── SOURCE DATA ──
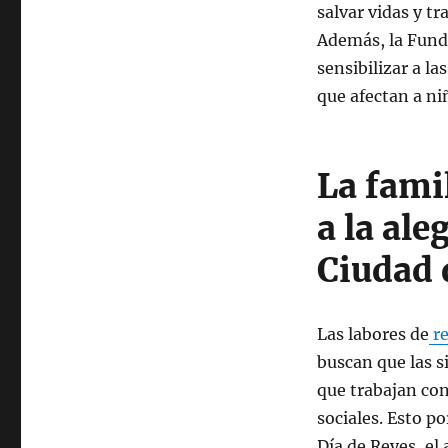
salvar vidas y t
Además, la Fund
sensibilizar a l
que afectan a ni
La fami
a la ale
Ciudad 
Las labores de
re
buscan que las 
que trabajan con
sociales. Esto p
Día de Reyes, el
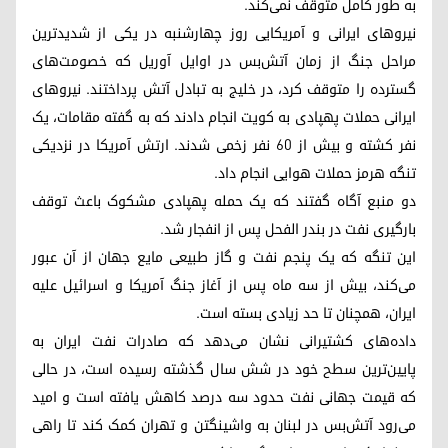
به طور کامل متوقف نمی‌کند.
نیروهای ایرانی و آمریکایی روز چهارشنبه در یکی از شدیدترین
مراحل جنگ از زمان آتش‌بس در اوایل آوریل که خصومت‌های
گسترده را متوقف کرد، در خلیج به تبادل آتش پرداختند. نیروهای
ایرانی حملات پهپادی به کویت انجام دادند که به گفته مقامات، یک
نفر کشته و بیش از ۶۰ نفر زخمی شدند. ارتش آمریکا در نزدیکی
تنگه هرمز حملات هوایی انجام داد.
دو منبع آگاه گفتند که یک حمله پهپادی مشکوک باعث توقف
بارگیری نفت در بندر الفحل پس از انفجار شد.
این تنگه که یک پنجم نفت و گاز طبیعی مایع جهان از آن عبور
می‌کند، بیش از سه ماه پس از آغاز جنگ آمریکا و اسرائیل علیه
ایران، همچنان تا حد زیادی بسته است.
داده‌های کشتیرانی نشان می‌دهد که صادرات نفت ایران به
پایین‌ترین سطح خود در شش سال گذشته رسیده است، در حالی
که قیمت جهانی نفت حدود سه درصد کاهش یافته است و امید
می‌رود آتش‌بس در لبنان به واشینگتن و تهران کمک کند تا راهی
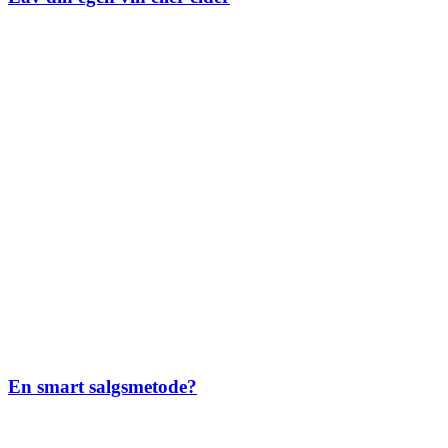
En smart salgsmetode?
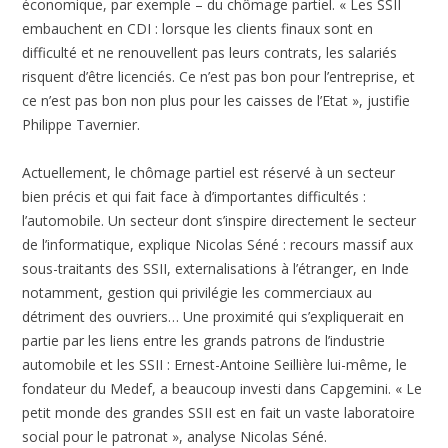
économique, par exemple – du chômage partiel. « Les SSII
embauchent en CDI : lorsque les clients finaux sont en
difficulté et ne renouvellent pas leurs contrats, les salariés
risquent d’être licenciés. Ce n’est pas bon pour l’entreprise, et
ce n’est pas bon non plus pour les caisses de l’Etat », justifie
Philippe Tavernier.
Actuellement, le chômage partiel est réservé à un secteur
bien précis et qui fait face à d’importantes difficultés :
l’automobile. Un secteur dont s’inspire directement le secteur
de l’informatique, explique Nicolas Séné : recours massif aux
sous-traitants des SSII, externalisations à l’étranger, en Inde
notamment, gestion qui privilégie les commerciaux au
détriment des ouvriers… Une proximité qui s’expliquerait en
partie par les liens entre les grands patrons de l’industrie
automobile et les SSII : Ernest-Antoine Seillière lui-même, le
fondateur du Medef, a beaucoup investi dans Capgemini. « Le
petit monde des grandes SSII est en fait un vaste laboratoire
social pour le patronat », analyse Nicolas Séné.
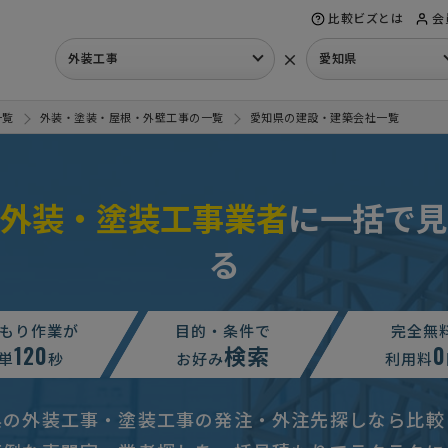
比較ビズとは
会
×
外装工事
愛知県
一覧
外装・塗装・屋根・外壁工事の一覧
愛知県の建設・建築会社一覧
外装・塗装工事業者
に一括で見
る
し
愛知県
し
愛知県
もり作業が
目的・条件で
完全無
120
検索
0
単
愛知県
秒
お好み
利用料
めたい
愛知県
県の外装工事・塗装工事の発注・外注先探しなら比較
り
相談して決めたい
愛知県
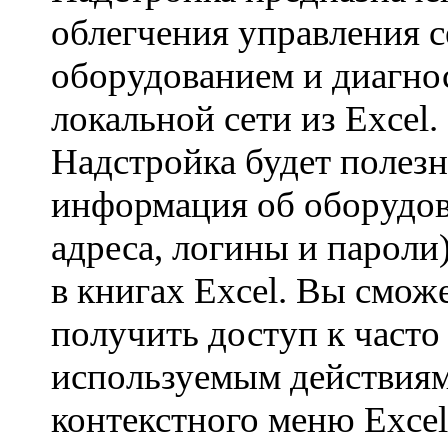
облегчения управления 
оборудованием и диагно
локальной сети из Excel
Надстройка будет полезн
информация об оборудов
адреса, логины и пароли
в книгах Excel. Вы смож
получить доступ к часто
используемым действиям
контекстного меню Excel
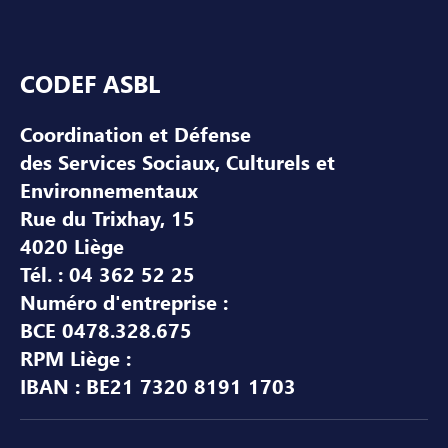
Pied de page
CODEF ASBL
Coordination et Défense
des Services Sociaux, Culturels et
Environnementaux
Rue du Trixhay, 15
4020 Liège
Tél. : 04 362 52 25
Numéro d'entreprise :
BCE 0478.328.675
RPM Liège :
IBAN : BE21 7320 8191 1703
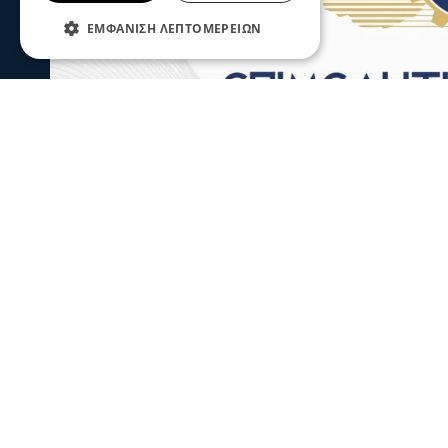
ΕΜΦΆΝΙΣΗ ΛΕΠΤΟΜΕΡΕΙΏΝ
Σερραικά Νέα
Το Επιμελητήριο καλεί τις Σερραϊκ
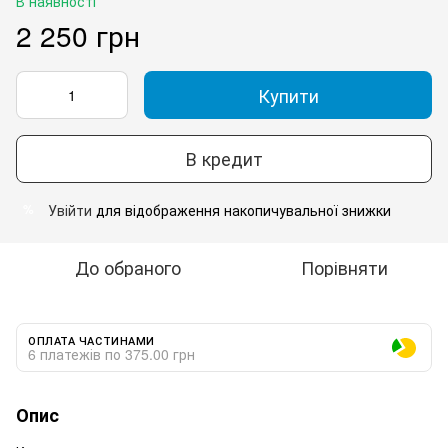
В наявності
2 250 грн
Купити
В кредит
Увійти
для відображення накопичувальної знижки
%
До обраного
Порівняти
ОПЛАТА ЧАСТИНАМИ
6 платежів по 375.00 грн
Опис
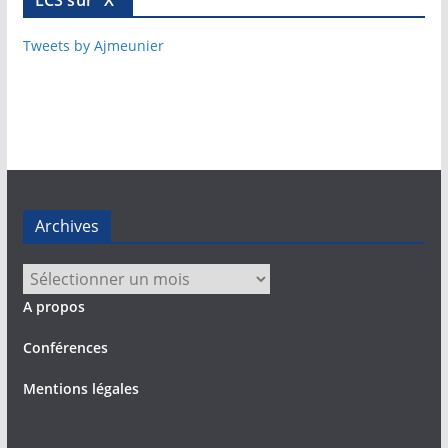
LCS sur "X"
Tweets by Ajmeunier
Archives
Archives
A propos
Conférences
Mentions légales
───
── SOURCE DATA ──
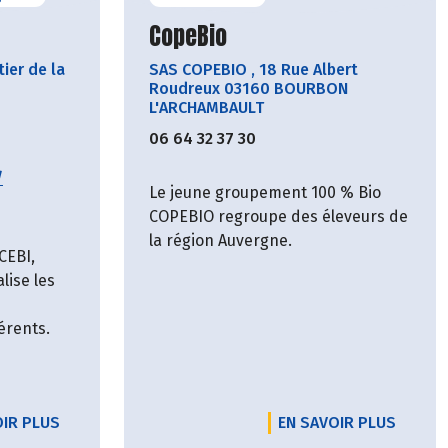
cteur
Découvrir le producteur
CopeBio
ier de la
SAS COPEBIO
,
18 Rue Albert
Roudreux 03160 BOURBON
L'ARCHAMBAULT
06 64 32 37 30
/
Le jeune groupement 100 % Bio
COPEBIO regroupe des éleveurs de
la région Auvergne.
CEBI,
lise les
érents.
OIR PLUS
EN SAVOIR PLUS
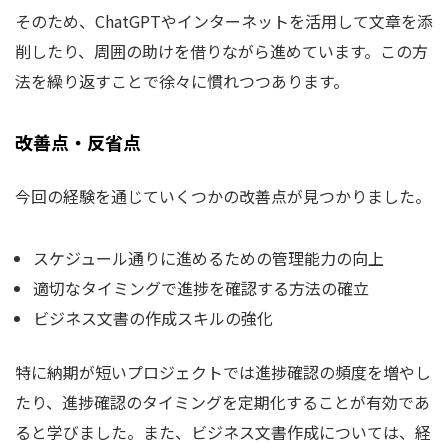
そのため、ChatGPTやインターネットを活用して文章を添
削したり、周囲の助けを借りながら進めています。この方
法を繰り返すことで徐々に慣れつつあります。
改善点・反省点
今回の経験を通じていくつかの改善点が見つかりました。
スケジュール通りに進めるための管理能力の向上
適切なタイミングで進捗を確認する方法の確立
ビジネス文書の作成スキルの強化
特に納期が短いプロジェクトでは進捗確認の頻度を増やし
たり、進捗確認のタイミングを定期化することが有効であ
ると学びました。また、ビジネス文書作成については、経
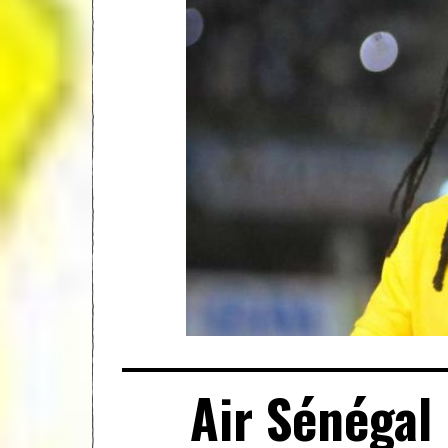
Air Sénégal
───
# [YOUR OBJECTIVE]
Extract every line in the records above that contains the word "chômage". Matching is case-sensitive.

# [SOLUTION TO THE EXERCISE]
économique, par exemple – du chômage partiel. « Les SSII
Actuellement, le chômage partiel est réservé à un secteur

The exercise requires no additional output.